→ Your objective
In every row from the first one down to the row containing "line at (1732, 1356): dashed -> solid", inclusive, change "position" to "location" and reproduce those rows with nothing else altered.
* Begin Dataset entries *
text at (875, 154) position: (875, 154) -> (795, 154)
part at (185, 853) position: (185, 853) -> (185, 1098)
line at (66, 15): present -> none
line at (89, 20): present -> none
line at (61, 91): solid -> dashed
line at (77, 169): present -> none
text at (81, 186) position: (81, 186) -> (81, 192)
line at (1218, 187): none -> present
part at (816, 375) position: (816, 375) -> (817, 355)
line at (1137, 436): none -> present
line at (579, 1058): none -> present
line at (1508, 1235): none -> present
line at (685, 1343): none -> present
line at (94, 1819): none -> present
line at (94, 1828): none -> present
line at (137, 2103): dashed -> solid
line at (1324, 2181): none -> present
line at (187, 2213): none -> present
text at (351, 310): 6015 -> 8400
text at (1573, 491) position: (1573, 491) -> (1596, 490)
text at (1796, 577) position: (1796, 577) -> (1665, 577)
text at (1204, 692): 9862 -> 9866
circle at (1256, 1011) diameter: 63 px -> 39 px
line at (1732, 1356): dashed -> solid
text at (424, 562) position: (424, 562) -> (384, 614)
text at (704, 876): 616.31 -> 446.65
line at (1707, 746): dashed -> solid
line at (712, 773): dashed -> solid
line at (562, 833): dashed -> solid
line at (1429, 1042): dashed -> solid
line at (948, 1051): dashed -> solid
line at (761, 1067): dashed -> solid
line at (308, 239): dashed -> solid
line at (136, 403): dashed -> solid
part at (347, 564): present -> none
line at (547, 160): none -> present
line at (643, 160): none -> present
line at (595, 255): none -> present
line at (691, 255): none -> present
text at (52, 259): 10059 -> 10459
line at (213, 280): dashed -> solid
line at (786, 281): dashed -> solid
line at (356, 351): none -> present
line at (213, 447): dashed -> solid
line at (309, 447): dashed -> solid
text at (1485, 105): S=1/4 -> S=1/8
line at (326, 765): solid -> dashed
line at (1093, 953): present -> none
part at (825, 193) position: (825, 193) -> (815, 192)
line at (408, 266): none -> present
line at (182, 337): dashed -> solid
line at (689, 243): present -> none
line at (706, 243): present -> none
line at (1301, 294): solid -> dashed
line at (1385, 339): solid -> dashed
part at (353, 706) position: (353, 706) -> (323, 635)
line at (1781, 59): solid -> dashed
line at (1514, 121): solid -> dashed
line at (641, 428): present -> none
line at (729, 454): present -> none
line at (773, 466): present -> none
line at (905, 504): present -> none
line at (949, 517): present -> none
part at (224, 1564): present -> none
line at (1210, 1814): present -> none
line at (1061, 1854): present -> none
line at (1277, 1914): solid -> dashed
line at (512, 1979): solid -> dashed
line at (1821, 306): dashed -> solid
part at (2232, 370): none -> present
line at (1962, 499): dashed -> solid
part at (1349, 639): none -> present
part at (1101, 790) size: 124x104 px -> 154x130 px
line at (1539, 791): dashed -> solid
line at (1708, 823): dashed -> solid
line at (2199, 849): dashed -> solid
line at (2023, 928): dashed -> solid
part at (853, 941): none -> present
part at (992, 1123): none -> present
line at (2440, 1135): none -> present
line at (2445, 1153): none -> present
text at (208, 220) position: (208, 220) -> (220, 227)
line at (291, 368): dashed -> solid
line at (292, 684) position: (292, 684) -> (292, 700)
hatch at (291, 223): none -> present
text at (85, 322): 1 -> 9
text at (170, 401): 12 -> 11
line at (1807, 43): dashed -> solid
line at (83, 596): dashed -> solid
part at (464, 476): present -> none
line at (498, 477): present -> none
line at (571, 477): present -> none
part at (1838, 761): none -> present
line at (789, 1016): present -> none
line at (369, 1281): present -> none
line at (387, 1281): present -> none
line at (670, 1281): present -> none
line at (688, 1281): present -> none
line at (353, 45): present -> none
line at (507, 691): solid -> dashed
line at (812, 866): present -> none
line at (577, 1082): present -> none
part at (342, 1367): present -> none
* End Dataset entries *
→ Result of the exercise
text at (875, 154) location: (875, 154) -> (795, 154)
part at (185, 853) location: (185, 853) -> (185, 1098)
line at (66, 15): present -> none
line at (89, 20): present -> none
line at (61, 91): solid -> dashed
line at (77, 169): present -> none
text at (81, 186) location: (81, 186) -> (81, 192)
line at (1218, 187): none -> present
part at (816, 375) location: (816, 375) -> (817, 355)
line at (1137, 436): none -> present
line at (579, 1058): none -> present
line at (1508, 1235): none -> present
line at (685, 1343): none -> present
line at (94, 1819): none -> present
line at (94, 1828): none -> present
line at (137, 2103): dashed -> solid
line at (1324, 2181): none -> present
line at (187, 2213): none -> present
text at (351, 310): 6015 -> 8400
text at (1573, 491) location: (1573, 491) -> (1596, 490)
text at (1796, 577) location: (1796, 577) -> (1665, 577)
text at (1204, 692): 9862 -> 9866
circle at (1256, 1011) diameter: 63 px -> 39 px
line at (1732, 1356): dashed -> solid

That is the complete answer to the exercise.